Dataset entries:
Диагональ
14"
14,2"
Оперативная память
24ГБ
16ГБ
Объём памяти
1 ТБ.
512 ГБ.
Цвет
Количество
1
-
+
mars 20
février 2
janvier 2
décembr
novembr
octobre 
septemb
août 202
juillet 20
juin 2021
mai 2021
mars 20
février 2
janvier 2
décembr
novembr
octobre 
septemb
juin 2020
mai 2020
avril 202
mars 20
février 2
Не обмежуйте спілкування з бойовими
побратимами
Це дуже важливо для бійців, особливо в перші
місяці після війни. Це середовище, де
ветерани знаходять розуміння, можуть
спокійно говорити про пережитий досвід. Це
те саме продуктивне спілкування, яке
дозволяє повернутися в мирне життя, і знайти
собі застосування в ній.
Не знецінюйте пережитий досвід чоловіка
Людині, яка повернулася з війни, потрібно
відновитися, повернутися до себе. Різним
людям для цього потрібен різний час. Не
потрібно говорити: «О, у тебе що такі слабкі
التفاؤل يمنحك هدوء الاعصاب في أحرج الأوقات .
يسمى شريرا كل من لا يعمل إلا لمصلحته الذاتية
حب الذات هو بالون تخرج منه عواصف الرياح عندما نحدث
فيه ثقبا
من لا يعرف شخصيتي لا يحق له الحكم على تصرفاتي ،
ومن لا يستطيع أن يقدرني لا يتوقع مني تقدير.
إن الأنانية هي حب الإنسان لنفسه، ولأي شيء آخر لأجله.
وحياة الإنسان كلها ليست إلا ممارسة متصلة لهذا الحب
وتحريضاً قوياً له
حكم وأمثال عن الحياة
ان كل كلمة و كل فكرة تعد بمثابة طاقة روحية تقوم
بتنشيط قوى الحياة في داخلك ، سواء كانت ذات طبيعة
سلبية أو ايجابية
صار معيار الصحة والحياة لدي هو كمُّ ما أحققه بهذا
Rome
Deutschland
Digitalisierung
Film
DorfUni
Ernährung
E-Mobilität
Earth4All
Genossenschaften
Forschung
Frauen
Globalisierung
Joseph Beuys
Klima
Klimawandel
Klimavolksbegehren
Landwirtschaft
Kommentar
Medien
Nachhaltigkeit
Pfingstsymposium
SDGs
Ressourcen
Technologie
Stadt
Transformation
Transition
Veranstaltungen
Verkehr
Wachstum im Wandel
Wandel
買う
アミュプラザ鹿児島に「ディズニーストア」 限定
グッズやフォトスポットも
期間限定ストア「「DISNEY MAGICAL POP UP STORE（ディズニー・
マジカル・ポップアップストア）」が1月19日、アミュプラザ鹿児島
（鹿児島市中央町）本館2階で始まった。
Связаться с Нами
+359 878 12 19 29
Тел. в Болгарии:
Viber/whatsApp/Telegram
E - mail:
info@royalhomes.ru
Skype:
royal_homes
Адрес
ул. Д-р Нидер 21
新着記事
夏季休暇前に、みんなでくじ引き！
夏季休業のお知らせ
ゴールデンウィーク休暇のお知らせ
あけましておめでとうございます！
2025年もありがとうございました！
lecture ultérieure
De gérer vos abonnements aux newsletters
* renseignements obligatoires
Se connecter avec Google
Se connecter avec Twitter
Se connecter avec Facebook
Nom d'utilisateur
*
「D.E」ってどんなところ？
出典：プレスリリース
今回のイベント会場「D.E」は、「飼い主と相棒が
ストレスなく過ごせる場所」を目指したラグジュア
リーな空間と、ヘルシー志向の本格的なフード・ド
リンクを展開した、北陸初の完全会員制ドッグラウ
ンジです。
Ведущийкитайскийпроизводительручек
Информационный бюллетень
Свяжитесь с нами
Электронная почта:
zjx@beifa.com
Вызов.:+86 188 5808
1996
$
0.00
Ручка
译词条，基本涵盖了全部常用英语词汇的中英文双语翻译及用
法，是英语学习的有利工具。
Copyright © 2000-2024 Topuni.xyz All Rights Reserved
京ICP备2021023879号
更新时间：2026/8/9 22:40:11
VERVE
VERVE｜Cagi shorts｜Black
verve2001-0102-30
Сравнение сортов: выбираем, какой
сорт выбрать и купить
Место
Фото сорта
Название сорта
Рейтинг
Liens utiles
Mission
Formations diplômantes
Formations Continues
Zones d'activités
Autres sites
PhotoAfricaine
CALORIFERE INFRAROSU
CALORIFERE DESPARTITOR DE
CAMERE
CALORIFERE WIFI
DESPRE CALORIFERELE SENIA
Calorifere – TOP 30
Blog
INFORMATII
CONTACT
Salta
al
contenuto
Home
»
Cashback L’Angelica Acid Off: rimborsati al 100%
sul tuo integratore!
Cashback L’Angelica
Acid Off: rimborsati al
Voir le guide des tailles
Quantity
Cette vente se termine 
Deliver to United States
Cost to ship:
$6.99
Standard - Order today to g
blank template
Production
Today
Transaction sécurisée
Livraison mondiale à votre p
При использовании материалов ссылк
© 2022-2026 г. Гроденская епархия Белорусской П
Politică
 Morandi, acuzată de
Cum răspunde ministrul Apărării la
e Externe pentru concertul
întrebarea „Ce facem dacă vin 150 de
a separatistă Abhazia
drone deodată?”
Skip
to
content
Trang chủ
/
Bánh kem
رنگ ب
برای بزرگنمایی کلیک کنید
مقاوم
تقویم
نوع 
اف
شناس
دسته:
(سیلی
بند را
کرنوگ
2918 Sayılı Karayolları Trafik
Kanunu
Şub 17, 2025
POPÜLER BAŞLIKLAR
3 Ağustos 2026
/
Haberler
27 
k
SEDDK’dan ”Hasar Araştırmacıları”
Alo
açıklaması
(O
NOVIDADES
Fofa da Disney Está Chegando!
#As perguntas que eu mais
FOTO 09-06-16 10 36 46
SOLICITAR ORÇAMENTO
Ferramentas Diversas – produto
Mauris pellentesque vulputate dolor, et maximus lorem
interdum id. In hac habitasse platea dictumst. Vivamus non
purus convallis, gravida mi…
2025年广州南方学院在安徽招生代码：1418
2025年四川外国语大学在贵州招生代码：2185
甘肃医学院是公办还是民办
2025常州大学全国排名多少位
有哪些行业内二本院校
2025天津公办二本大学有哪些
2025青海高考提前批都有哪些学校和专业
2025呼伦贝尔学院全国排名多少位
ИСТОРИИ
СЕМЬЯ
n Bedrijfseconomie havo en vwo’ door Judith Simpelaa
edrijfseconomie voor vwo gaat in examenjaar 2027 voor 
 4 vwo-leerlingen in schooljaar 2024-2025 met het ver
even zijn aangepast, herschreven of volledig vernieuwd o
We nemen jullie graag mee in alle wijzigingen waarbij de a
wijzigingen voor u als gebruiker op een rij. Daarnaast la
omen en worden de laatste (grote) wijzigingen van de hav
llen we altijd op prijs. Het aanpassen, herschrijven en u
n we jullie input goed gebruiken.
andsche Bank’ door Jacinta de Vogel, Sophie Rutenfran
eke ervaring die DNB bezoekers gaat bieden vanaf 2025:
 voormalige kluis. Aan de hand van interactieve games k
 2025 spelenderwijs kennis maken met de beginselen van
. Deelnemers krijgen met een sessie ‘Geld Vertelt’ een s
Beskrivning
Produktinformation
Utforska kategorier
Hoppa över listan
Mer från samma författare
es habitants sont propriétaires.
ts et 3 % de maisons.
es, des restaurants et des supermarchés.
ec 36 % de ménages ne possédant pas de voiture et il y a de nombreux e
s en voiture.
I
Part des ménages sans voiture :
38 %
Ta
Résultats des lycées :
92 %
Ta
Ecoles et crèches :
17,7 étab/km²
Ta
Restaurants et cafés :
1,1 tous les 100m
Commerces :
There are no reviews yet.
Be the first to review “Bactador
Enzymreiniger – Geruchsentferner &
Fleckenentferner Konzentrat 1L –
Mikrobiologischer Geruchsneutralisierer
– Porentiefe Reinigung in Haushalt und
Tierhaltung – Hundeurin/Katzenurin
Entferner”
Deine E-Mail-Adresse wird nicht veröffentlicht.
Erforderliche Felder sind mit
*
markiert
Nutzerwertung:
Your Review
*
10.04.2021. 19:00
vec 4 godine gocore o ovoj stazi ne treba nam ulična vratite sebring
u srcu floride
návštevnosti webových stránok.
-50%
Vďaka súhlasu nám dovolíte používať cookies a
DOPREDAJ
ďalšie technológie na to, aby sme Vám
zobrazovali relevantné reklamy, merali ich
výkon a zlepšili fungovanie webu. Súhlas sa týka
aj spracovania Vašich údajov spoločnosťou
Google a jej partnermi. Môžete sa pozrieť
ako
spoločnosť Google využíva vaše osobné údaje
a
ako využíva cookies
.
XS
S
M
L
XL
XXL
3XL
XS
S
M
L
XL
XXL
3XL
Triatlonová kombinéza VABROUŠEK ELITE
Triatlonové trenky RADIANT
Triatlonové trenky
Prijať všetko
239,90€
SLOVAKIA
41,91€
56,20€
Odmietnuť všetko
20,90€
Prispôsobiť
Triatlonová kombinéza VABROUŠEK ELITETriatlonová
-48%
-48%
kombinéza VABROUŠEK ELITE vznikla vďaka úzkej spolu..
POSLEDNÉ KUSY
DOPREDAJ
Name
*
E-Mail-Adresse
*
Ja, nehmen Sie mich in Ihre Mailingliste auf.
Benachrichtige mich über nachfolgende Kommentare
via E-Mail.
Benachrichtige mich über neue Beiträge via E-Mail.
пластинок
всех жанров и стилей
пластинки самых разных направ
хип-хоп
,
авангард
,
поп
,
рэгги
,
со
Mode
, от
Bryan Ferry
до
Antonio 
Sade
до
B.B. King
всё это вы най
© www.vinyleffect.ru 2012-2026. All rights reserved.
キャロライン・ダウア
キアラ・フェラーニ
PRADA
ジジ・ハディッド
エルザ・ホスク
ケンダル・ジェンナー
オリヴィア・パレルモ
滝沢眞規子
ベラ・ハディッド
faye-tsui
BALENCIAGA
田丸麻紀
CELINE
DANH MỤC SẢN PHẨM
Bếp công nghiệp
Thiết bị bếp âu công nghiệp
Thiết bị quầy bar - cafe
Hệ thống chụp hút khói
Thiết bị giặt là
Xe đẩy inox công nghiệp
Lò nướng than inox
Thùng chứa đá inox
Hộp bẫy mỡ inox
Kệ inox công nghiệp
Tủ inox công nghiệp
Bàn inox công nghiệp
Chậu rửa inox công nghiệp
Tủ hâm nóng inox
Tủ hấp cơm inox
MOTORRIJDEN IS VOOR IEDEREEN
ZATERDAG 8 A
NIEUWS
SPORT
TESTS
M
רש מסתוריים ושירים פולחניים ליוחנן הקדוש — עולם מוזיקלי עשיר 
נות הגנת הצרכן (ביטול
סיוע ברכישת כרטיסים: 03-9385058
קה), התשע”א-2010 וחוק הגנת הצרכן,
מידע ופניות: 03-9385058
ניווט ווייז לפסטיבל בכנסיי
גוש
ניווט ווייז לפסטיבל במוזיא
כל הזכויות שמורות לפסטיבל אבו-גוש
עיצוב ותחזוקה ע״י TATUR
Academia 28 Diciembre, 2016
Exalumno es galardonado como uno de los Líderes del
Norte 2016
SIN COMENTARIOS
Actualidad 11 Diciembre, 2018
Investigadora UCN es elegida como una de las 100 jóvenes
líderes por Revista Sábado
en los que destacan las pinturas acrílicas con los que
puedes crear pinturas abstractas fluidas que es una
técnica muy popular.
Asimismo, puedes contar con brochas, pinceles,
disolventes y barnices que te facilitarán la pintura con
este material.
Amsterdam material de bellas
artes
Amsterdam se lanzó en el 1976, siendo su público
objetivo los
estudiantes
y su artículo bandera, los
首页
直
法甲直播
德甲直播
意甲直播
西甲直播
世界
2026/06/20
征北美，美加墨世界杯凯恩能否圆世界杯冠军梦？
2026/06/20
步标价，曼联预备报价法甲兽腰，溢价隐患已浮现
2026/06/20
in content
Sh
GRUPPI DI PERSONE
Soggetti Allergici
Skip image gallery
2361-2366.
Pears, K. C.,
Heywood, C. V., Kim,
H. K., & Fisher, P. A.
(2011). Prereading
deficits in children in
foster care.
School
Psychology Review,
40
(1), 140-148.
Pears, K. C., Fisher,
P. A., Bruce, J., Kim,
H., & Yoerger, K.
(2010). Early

§ **WHAT TO WORK ON**
Set down, exactly as they stand above, the lines starting with the line with "Digitalisierung" and going on through the line with "Technologie", and no others.

§ **RESPONSE**
Digitalisierung
Film
DorfUni
Ernährung
E-Mobilität
Earth4All
Genossenschaften
Forschung
Frauen
Globalisierung
Joseph Beuys
Klima
Klimawandel
Klimavolksbegehren
Landwirtschaft
Kommentar
Medien
Nachhaltigkeit
Pfingstsymposium
SDGs
Ressourcen
Technologie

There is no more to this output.